**Description of the task**
Hunt through the entries for the word "index" and copy each line in which it appears.

+++++

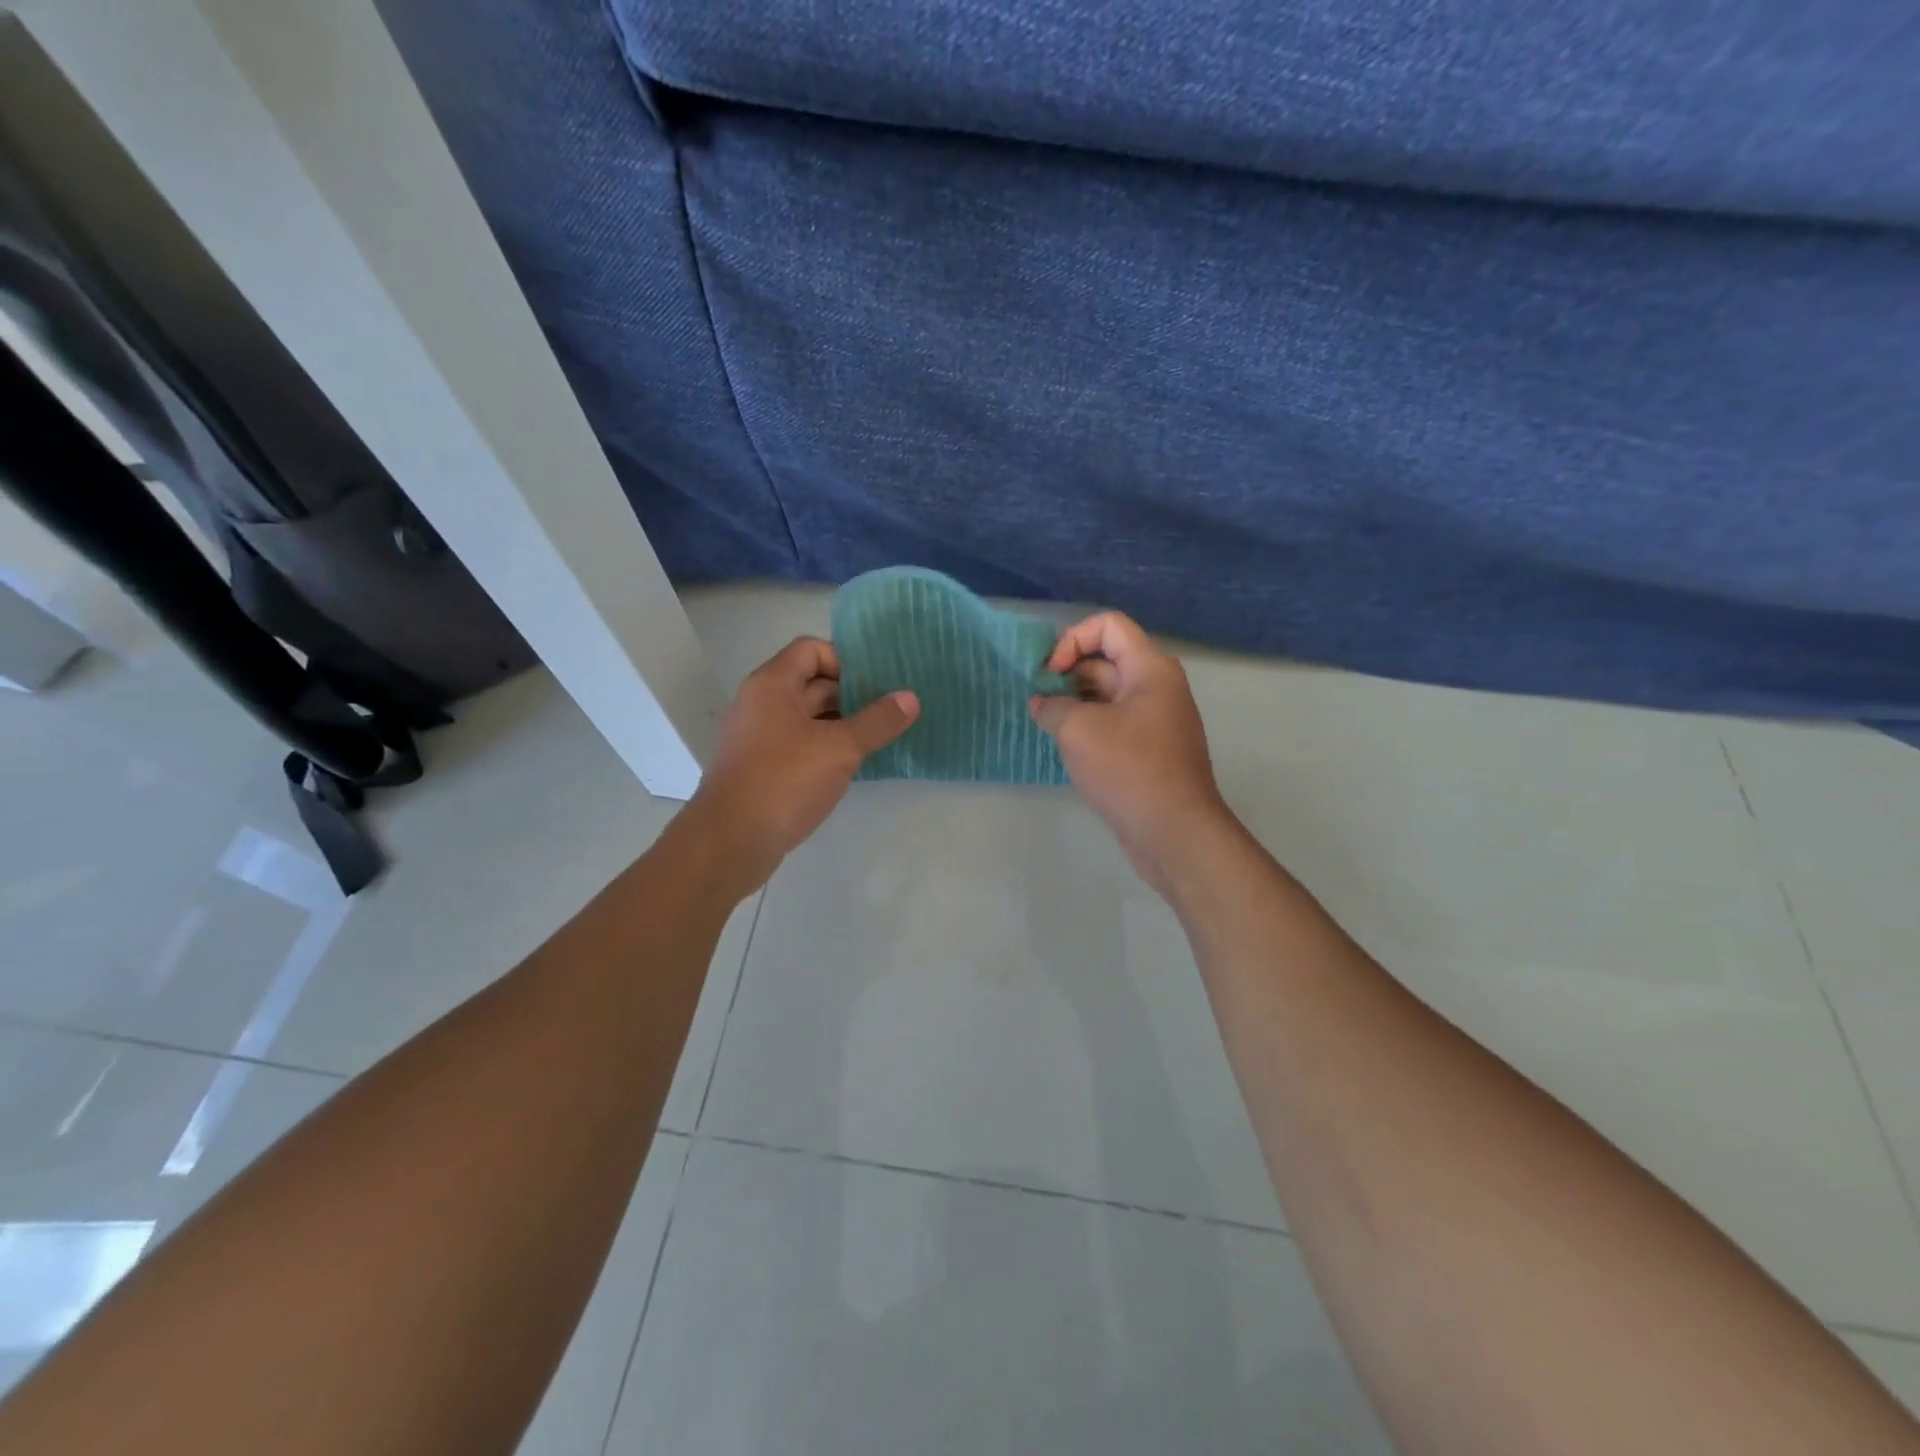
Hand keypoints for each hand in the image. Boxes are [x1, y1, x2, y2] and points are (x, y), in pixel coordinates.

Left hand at [689, 637, 917, 889]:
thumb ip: (877, 721)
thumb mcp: (840, 749)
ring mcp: (759, 737)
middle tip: (891, 709)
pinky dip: (827, 747)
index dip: (846, 660)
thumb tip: (910, 698)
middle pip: (811, 682)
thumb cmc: (784, 782)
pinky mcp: (762, 767)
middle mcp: (761, 703)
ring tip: (880, 736)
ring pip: (808, 717)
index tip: (878, 684)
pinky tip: (854, 764)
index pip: (812, 649)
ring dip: (842, 723)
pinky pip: (800, 744)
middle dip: (852, 693)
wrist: (730, 842)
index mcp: (772, 685)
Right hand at [1031, 611, 1233, 896]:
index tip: (1051, 673)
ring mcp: (1155, 720)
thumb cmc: (1128, 769)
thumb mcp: (1078, 730)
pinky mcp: (1148, 750)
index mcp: (1150, 669)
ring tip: (1045, 721)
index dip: (1073, 640)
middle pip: (1106, 659)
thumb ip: (1052, 706)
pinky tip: (1063, 744)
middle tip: (1038, 699)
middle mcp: (1157, 687)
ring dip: (1073, 701)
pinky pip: (1113, 723)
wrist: (1173, 832)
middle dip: (1067, 672)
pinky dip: (1087, 725)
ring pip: (1107, 694)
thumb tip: (1042, 703)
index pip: (1108, 626)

+++++

**Output**
index dip: (846, 660)
index tip: (878, 684)
index pip: (812, 649)
index mcp: (772, 685)
index tip: (1051, 673)
index mcp: (1150, 669)
index dip: (1073, 640)
index pip: (1108, 626)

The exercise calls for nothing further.